■ TO BE DONE ■
Please convert the lines of every entry below into a numbered list, skipping any blank lines. Leave the pictures out of your answer.

■ Stored data ■
----

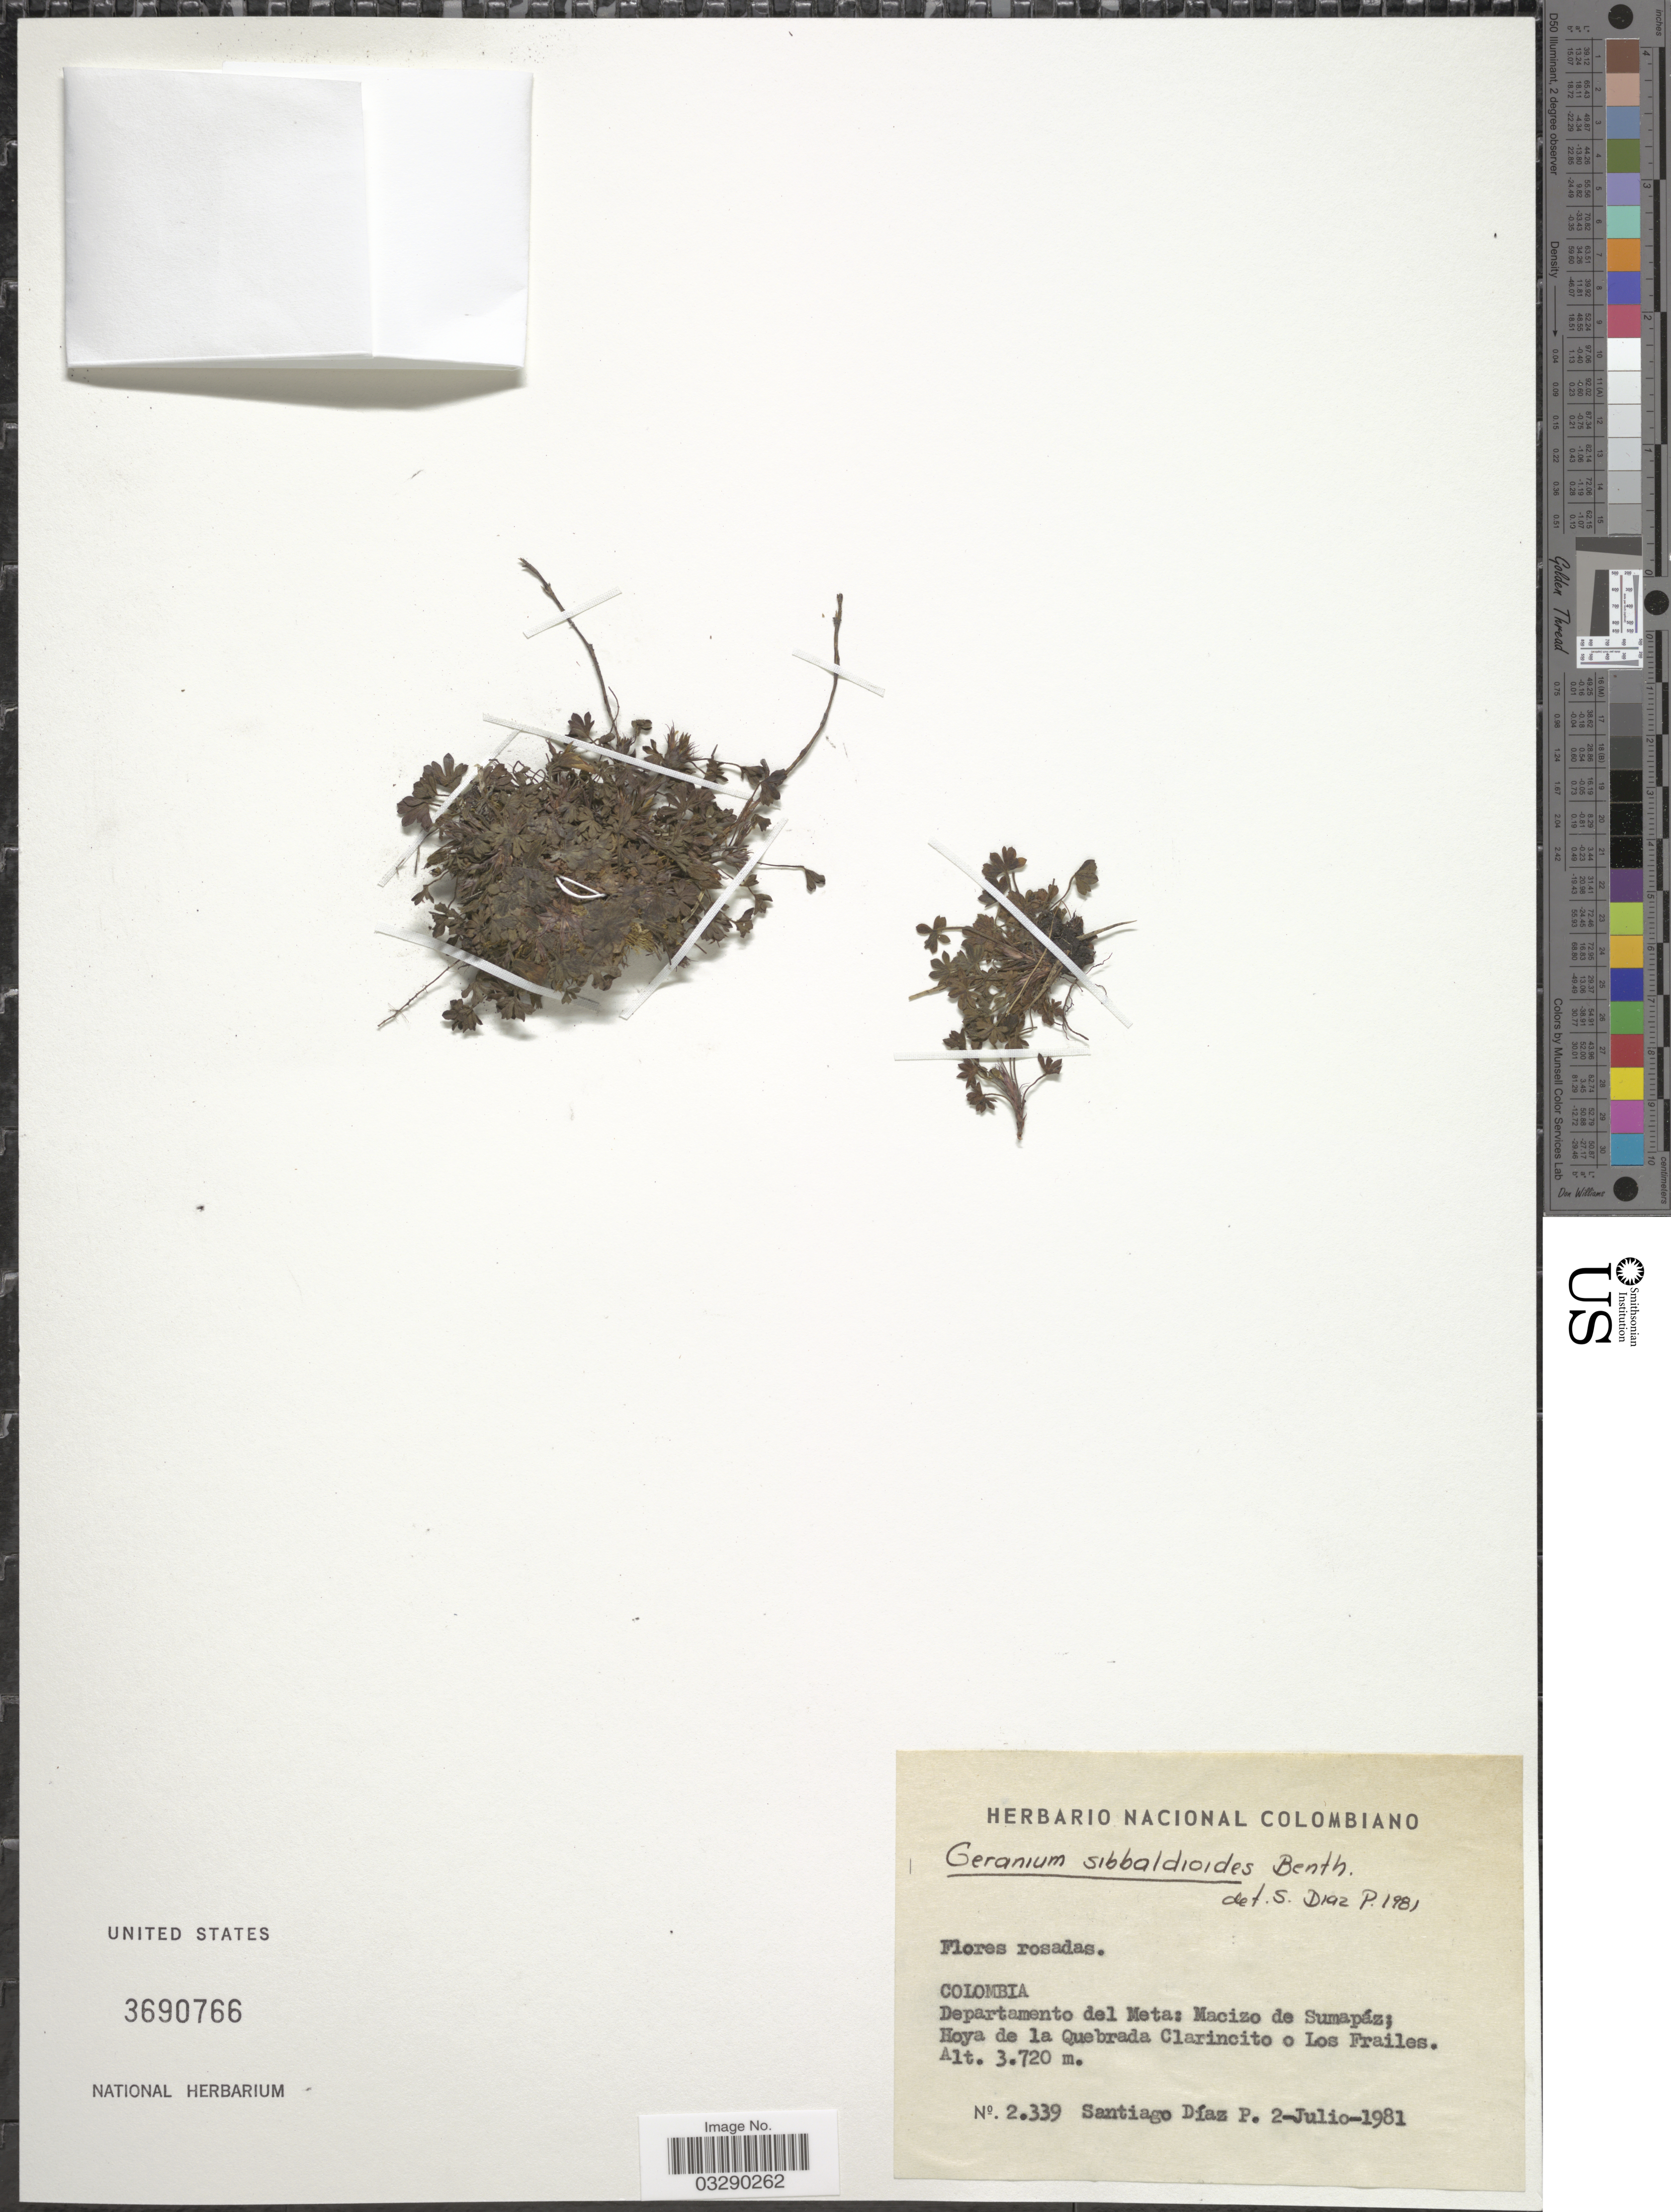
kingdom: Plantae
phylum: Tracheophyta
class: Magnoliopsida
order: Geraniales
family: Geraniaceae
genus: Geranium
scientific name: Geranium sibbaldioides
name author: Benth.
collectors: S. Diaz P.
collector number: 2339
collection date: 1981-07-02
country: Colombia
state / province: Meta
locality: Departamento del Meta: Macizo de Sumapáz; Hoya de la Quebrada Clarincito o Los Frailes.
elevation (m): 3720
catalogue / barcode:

----

■ RESULT OF THIS EXERCISE ■
1. kingdom: Plantae
2. phylum: Tracheophyta
3. class: Magnoliopsida
4. order: Geraniales
5. family: Geraniaceae
6. genus: Geranium
7. scientific name: Geranium sibbaldioides
8. name author: Benth.
9. collectors: S. Diaz P.
10. collector number: 2339
11. collection date: 1981-07-02
12. country: Colombia
13. state / province: Meta
14. locality: Departamento del Meta: Macizo de Sumapáz; Hoya de la Quebrada Clarincito o Los Frailes.
15. elevation (m): 3720
16. catalogue / barcode:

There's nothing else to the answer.